How does the stack approach payments without polluting the main application database?
What’s the distinction between bot protection and DDoS protection, and which tools match each need?
Review Questions
- Which parts of the original T3 stack are still used as fallbacks, and which parts were replaced by Convex?
- What rendering requirement would push you toward Next.js instead of Vite in this stack philosophy?

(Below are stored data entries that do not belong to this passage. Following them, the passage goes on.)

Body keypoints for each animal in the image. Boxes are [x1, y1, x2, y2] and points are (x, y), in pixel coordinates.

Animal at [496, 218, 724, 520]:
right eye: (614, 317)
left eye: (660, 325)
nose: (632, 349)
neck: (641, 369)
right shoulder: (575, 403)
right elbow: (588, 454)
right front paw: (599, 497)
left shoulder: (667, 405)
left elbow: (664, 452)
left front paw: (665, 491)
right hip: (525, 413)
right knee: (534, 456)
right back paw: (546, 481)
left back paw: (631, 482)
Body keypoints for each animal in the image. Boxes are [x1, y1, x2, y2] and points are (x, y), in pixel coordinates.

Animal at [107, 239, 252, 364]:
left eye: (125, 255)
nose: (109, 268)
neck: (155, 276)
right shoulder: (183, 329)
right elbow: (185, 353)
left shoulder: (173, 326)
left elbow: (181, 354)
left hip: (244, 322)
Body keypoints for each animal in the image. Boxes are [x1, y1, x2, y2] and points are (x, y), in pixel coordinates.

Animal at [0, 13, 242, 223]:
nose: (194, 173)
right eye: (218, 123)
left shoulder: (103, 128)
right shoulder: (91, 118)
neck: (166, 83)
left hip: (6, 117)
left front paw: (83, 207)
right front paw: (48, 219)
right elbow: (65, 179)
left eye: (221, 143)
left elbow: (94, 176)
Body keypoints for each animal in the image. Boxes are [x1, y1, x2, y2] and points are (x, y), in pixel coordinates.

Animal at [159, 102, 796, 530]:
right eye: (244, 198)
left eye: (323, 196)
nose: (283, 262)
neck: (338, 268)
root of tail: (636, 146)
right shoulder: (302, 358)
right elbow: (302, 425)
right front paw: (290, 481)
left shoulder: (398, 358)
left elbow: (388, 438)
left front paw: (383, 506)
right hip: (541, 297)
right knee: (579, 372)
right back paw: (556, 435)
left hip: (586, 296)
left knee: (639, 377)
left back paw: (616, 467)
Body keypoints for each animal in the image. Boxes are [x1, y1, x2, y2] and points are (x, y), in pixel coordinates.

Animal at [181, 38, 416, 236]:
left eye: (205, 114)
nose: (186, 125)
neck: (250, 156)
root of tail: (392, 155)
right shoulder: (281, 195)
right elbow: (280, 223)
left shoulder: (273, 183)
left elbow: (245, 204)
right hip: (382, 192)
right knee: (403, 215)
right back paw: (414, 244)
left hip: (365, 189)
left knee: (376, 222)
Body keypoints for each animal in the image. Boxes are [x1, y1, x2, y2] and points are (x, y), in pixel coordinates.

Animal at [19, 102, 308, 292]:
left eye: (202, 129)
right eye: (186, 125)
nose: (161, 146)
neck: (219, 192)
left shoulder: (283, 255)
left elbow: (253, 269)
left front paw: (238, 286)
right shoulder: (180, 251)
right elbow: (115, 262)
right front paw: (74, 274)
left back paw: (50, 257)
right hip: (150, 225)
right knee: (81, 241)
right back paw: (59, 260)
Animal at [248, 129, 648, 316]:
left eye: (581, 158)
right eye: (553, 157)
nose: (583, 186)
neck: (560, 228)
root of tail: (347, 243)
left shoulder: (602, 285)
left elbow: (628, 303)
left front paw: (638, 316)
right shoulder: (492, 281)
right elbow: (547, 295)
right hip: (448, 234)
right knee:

- How does the stack keep payment-related data from becoming application data, and what mechanism keeps it synchronized?
Key Points
- 1
Convex has replaced most of the SQL + tRPC + React Query data/API flow, with tRPC retained mainly for gaps outside Convex’s capabilities.
- 2
Framework selection is driven by static/SEO needs: Next.js for static pages and mixed static+dynamic apps; Vite for simpler apps without heavy SEO requirements.
- 3
Auth defaults to Clerk for fast implementation, while Work OS targets enterprise SSO/admin portal requirements; Better Auth is promising but shifts integration work onto the developer due to lack of a hosted platform.
- 4
Vercel is favored over Cloudflare for full-stack DX (preview environments, fluid compute) despite Cloudflare’s potential cost advantages for long-running, low-compute requests.
- 5
Payments stay anchored on Stripe, but subscription/payment state is stored in KV and synced via webhooks to avoid mixing payment concerns into the main application DB.
- 6
Bot protection is applied to expensive endpoints (like message generation) and treated separately from DDoS protection; Bot ID and Arcjet are positioned as practical solutions.
- 7
The stack’s guiding principle is modularity and “code as the source of truth,” minimizing dashboard-driven configuration that can drift from the repo.